The three-approach strategy identifies six top priority antigens. The Venn diagram reports the antigen distribution obtained on the basis of antigen positivity with the three technologies. Antigens highlighted in black are those conferring protection in the animal models against infection with M1 and M23 GAS isolates (Table I).

Fig. 4.

Immunization with the protein Combo confers consistent protection against infection with multiple GAS serotypes. Panels A and B show the survival rates of Combo immunized mice infected with four strains of different serotypes intranasally and intraperitoneally respectively. Survival of mice immunized either with adjuvant only (negative control groups) or with each of the four homologous M proteins (positive control groups) are also reported. Data for each group result from a minimum of three independent experiments with a total number of at least 32 mice. Asterisks indicate statistically significant difference between groups immunized either with adjuvant or with Combo (** = p value < 0.01; *** = p value <0.001, Fisher's exact test). The diagram in C reports the rate of bacterial growth (multiplication factor, y axis) in the air pouches of individual mice immunized with the protein Combo (black squares), adjuvant only (black circles) or M1 positive control protein (black triangles) and then infected in the pouch with the M1–3348 strain. A multiplication factor was obtained for each mouse as the ratio between the CFU number 24 h post-infection and time 0. Mann-Whitney U test was used for statistical analysis (*** = p value <0.001).

Fig. 5.

Immunization with the GAS protein Combo induces functional antibodies. A, Combo immune sera inhibit SPy0167-dependent hemolysis of sheep erythrocytes. Sheep blood cells were incubated with 10 ng of recombinant SPy0167 in the presence of increasing dilutions of sera from mice immunized with the alum-formulated Combo vaccine. Negative control reactions were incubated either without any serum or in the presence of serum from mice immunized with adjuvant only. B, Mice immunized with SPy0167 are protected by treatment with the toxin. The diagram shows the survival of mice immunized either with adjuvant alone or with SPy0167 following intravenous injection of increasing doses of recombinant SPy0167 (4–8 mice/group).
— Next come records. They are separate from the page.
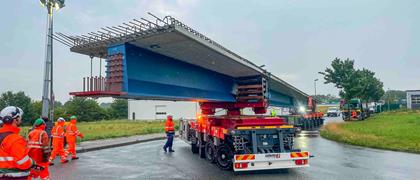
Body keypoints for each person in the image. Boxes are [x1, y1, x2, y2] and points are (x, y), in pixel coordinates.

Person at [0, 106, 42, 179]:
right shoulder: (15, 139)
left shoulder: (3, 136)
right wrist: (33, 163)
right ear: (15, 119)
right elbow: (23, 163)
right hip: (14, 177)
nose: (21, 119)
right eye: (20, 117)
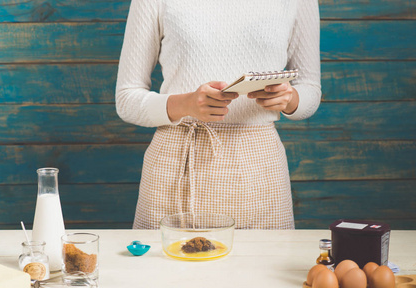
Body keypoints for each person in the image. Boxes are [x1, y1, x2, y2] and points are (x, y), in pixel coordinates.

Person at [115, 0, 321, 229]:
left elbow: (310, 90)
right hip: (175, 163)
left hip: (260, 169)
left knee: (265, 263)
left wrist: (289, 98)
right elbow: (126, 99)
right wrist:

C, Combo immune sera inhibit SPy0416-mediated processing of IL-8. The diagram in the upper panel shows the percent of uncleaved IL-8 in the presence of 100 ng of recombinant SPy0416 and different dilutions of Combo immune sera, as determined by ELISA assay. The results obtained with negative control samples without immune serum or with serum of mice immunized with adjuvant only are also shown. A silver-stained polyacrylamide gel showing the two IL-8 forms generated by cleavage is shown in the lower panel. D, Whole blood bactericidal assay with immune sera from Combo- and adjuvant-immunized rabbits. The data shown derive from 16 independent reactions set up using blood from three different naive rabbits incubated with rabbit immune sera. Statistically significant differences (*** = p value <0.0001) were obtained by Mann-Whitney analysis. Data are represented by box-and-whiskers plot analysis, showing the median, the 10 and 90 percentiles and extreme values (black dots).